Again, to reiterate: If Skrmetti learned of a lawyer who had pictures like this that were attained without the consent of the people in the pictures, he would not accept “But I only showed them to people I work with and nobody else” as a mitigating factor in the dude’s favor. How in the world do you find yourself with a stack of pictures of the genitals of non-consenting individuals and think you’re a good guy? How does Skrmetti think his word has any value?

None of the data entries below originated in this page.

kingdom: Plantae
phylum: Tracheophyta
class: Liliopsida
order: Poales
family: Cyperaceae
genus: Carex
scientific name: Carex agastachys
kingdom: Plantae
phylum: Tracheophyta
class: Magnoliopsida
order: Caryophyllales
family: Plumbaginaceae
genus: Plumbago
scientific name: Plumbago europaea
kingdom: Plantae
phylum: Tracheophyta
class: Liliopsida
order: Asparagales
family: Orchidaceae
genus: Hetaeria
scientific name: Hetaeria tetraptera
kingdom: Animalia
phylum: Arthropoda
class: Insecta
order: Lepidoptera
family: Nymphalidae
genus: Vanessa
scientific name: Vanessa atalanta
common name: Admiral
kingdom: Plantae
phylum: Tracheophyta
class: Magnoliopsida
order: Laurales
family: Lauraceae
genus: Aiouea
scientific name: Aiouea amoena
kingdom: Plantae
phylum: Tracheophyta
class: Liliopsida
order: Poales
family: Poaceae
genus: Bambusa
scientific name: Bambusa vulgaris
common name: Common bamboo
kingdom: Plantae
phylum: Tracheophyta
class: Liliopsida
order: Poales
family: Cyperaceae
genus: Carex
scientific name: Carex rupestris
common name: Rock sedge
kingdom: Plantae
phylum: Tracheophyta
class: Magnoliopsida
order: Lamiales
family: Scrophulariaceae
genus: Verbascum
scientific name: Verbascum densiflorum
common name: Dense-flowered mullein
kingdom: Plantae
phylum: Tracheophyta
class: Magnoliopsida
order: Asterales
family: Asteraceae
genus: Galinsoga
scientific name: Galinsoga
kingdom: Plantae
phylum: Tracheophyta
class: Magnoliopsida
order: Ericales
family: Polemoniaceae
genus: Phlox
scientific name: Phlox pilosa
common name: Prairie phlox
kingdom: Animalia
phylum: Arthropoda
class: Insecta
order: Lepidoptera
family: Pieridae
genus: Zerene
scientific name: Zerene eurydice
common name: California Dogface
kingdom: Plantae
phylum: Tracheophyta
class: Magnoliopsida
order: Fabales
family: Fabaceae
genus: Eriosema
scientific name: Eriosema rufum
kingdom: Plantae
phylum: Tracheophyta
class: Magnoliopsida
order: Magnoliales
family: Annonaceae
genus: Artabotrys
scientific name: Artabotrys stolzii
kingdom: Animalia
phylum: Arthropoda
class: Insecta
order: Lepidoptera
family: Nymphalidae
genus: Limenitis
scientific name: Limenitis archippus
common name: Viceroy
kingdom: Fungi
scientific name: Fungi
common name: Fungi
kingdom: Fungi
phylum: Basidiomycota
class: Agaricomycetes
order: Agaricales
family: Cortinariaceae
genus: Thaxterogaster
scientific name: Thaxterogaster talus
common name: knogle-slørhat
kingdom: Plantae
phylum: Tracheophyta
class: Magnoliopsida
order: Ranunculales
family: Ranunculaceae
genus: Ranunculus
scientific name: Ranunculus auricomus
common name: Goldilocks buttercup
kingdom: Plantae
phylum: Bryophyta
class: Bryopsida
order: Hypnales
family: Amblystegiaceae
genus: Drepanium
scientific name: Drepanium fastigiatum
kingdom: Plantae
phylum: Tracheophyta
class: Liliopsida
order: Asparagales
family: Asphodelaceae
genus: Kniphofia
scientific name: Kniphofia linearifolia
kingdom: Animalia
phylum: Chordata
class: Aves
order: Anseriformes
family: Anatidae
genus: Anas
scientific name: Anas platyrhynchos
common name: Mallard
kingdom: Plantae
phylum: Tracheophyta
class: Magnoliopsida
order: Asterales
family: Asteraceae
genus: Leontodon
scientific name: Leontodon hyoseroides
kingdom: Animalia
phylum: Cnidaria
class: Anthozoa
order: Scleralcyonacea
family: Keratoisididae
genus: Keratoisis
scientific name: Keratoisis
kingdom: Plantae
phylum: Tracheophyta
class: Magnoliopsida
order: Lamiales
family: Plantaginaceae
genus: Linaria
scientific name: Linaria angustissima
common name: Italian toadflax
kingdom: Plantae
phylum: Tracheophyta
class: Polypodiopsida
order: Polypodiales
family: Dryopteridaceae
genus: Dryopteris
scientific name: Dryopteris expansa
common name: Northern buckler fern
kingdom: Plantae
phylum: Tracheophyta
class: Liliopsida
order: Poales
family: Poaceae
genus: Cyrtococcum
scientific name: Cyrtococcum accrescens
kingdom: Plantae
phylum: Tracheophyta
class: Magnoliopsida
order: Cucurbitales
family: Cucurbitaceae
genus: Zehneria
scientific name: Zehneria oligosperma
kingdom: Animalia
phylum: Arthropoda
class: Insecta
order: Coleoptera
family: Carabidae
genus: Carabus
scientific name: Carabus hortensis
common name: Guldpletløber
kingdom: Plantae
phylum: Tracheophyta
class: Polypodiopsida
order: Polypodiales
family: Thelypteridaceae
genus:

When I started writing this piece, I intended to jokingly make a guess at Skrmetti’s enemies list — Glenn Funk, women who travel out of state, drag queens, trans people — but according to this suit he has an actual list. Like, not a joke — a list of state employees whose lives he was willing to upend and whose medical care he was willing to disrupt.
Who else has access to the list? Skrmetti started investigating VUMC right after Matt Walsh held his Proud Boys/anti-trans rally. The Daily Wire, Walsh’s employer, regularly quotes Skrmetti as if they have an open line to him. And Skrmetti wrote a letter to Merrick Garland in support of the First Amendment rights of people who speak out against health care for transgender teens. Golly, I wonder who that might have been in reference to?
Do you think DOJ Skrmetti, who did genuinely prosecute violent white supremacists, would believe me if I went back in time and told him he was going to carry water for a guy known for heading up a rally attended by white-supremacist Proud Boys? Hell, do you think Harvard Law School Skrmetti would believe me if I told him he was going to be carrying water for some radio shock jock who didn’t even go to college?
But back to my question. Skrmetti allegedly made a list of people who he then targeted for their medical records. He is happy to do the bidding of folks like Matt Walsh. Would he share that list? Would he or his office share with people how to use publicly available records to make such a list? Once he’s decided he’s the arbiter of what of people’s private lives they have to share with him, whether they want to or not and whether they even know it (and let me reiterate — according to his own claims, he is not investigating these people; he just got a hold of pictures of their genitals as a matter of course), what’s keeping him from deciding that he can also share their identities or how to find their identities with others?
Where in this whole business does Skrmetti think he’s acted with such integrity that we should trust him? Skrmetti has outed himself as, at the least, a cruel man who doesn’t care who he hurts in the course of his investigations. How are we as a state supposed to trust that all the red flags he’s throwing up only mean that? This suit says he has files full of state employees' genitals. Our best-case scenario is that he’s only a callous jerk who didn’t stop to consider how his actions would affect his fellow Tennesseans. Our worst-case scenario is that an incredibly powerful person who doesn’t answer to voters has blackmail materials on state employees and a stash of revenge porn he collected on our dime.